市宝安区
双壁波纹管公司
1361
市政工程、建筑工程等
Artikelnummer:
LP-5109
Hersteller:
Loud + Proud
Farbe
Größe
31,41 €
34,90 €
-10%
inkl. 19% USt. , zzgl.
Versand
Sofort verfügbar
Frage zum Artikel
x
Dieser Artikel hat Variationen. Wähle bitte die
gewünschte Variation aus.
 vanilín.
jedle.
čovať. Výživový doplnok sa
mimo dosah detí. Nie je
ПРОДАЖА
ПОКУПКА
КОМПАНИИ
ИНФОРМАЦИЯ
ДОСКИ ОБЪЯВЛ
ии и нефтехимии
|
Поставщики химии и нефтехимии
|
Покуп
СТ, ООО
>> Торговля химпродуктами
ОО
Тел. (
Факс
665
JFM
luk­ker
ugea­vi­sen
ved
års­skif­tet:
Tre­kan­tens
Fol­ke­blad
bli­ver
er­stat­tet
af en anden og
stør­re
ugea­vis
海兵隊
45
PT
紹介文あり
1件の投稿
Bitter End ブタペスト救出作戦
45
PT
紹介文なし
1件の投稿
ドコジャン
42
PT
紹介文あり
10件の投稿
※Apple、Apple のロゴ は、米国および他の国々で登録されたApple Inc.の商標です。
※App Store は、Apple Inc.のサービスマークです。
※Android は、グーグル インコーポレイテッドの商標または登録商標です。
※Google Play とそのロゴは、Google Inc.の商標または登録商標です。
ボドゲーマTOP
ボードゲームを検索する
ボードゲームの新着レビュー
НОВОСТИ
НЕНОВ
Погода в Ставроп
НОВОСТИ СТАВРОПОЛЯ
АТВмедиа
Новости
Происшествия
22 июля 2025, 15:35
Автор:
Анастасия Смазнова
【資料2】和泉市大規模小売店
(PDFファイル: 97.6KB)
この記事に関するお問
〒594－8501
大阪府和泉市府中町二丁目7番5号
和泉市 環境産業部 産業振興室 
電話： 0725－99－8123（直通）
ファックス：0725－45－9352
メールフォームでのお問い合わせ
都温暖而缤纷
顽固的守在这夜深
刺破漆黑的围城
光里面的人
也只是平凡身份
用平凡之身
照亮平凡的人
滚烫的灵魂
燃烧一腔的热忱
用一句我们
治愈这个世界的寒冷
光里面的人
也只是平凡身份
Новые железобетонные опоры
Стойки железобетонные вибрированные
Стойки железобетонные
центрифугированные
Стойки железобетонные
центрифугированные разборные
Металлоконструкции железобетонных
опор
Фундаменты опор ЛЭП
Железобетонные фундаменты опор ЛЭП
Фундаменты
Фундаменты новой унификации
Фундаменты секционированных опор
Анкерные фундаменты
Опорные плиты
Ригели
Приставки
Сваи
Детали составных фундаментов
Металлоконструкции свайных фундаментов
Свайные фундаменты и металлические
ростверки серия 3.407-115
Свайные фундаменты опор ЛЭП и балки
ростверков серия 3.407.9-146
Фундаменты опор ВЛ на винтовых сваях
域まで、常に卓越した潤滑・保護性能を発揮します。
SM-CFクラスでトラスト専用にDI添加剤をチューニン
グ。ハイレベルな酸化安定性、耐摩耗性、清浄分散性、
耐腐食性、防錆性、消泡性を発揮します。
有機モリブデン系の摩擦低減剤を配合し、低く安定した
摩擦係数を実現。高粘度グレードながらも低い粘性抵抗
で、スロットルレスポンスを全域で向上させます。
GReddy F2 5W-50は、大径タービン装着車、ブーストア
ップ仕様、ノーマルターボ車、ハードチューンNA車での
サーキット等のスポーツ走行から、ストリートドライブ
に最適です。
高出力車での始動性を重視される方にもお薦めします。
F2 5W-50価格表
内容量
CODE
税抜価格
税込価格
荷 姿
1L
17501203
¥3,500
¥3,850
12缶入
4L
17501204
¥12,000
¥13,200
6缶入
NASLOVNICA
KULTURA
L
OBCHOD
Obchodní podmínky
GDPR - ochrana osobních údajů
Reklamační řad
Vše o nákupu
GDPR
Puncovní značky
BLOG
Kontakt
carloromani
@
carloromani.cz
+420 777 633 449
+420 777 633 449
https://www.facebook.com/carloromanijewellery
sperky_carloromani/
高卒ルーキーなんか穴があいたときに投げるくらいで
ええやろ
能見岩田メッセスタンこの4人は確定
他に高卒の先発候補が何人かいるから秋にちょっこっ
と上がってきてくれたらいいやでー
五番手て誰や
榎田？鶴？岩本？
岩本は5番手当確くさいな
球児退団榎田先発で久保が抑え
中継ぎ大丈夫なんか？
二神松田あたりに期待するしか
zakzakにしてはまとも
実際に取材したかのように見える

--*--

* Exercise description:
Rewrite all the entries above with each "GDPR" changed to "General Data Protection Regulation", leaving every other line and word as it stands.

* Exercise solution:
市宝安区
双壁波纹管公司
1361
市政工程、建筑工程等
Artikelnummer:
LP-5109
Hersteller:
Loud + Proud
Farbe
Größe
31,41 €
34,90 €
-10%
inkl. 19% USt. , zzgl.
Versand
Sofort verfügbar
Frage zum Artikel
x
Dieser Artikel hat Variationen. Wähle bitte die
gewünschte Variation aus.
 vanilín.
jedle.
čovať. Výživový doplnok sa
mimo dosah detí. Nie je
ПРОДАЖА
ПОКУПКА
КОМПАНИИ
ИНФОРМАЦИЯ
ДОСКИ ОБЪЯВЛ
ии и нефтехимии
|
Поставщики химии и нефтехимии
|
Покуп
СТ, ООО
>> Торговля химпродуктами
ОО
Тел. (
Факс
665
JFM
luk­ker
ugea­vi­sen
ved
års­skif­tet:
Tre­kan­tens
Fol­ke­blad
bli­ver
er­stat­tet
af en anden og
stør­re
ugea­vis
海兵隊
45
PT
紹介文あり
1件の投稿
Bitter End ブタペスト救出作戦
45
PT
紹介文なし
1件の投稿
ドコジャン
42
PT
紹介文あり
10件の投稿
※Apple、Apple のロゴ は、米国および他の国々で登録されたApple Inc.の商標です。
※App Store は、Apple Inc.のサービスマークです。
※Android は、グーグル インコーポレイテッドの商標または登録商標です。
※Google Play とそのロゴは、Google Inc.の商標または登録商標です。
ボドゲーマTOP
ボードゲームを検索する
ボードゲームの新着レビュー
НОВОСТИ
НЕНОВ
Погода в Ставроп
НОВОСТИ СТАВРОПОЛЯ
АТВмедиа
Новости
Происшествия
22 июля 2025, 15:35
Автор:
Анастасия Смазнова
【資料2】和泉市大規模小売店
(PDFファイル: 97.6KB)
この記事に関するお問
〒594－8501
大阪府和泉市府中町二丁目7番5号
和泉市 環境産業部 産業振興室 
電話： 0725－99－8123（直通）
ファックス：0725－45－9352
メールフォームでのお問い合わせ
都温暖而缤纷
顽固的守在这夜深
刺破漆黑的围城
光里面的人
也只是平凡身份
用平凡之身
照亮平凡的人
滚烫的灵魂
燃烧一腔的热忱
用一句我们
治愈这个世界的寒冷
光里面的人
也只是平凡身份
Новые железобетонные опоры
Стойки железобетонные вибрированные
Стойки железобетонные
центрифугированные
Стойки железобетонные
центрифугированные разборные
Металлоконструкции железобетонных
опор
Фундаменты опор ЛЭП
Железобетонные фундаменты опор ЛЭП
Фундаменты
Фундаменты новой унификации
Фундаменты секционированных опор
Анкерные фундаменты
Опорные плиты
Ригели
Приставки
Сваи
Детали составных фундаментов
Металлоконструкции свайных фундаментов
Свайные фундаменты и металлические
ростверки серия 3.407-115
Свайные фундаменты опор ЛЭП и балки
ростверков серия 3.407.9-146
Фундаменты опор ВЛ на винтовых сваях
域まで、常に卓越した潤滑・保護性能を発揮します。
SM-CFクラスでトラスト専用にDI添加剤をチューニン
グ。ハイレベルな酸化安定性、耐摩耗性、清浄分散性、
耐腐食性、防錆性、消泡性を発揮します。
有機モリブデン系の摩擦低減剤を配合し、低く安定した
摩擦係数を実現。高粘度グレードながらも低い粘性抵抗
で、スロットルレスポンスを全域で向上させます。
GReddy F2 5W-50は、大径タービン装着車、ブーストア
ップ仕様、ノーマルターボ車、ハードチューンNA車での
サーキット等のスポーツ走行から、ストリートドライブ
に最適です。
高出力車での始動性を重視される方にもお薦めします。
F2 5W-50価格表
内容量
CODE
税抜価格
税込価格
荷 姿
1L
17501203
¥3,500
¥3,850
12缶入
4L
17501204
¥12,000
¥13,200
6缶入
NASLOVNICA
KULTURA
L
OBCHOD
Obchodní podmínky
General Data Protection Regulation - ochrana osobních údajů
Reklamační řad
Vše o nákupu
General Data Protection Regulation
Puncovní značky
BLOG
Kontakt
carloromani
@
carloromani.cz
+420 777 633 449
+420 777 633 449
https://www.facebook.com/carloromanijewellery
sperky_carloromani/
高卒ルーキーなんか穴があいたときに投げるくらいで
ええやろ
能見岩田メッセスタンこの4人は確定
他に高卒の先発候補が何人かいるから秋にちょっこっ
と上がってきてくれたらいいやでー
五番手て誰や
榎田？鶴？岩本？
岩本は5番手当確くさいな
球児退団榎田先発で久保が抑え
中継ぎ大丈夫なんか？
二神松田あたりに期待するしか
zakzakにしてはまとも
実際に取材したかのように見える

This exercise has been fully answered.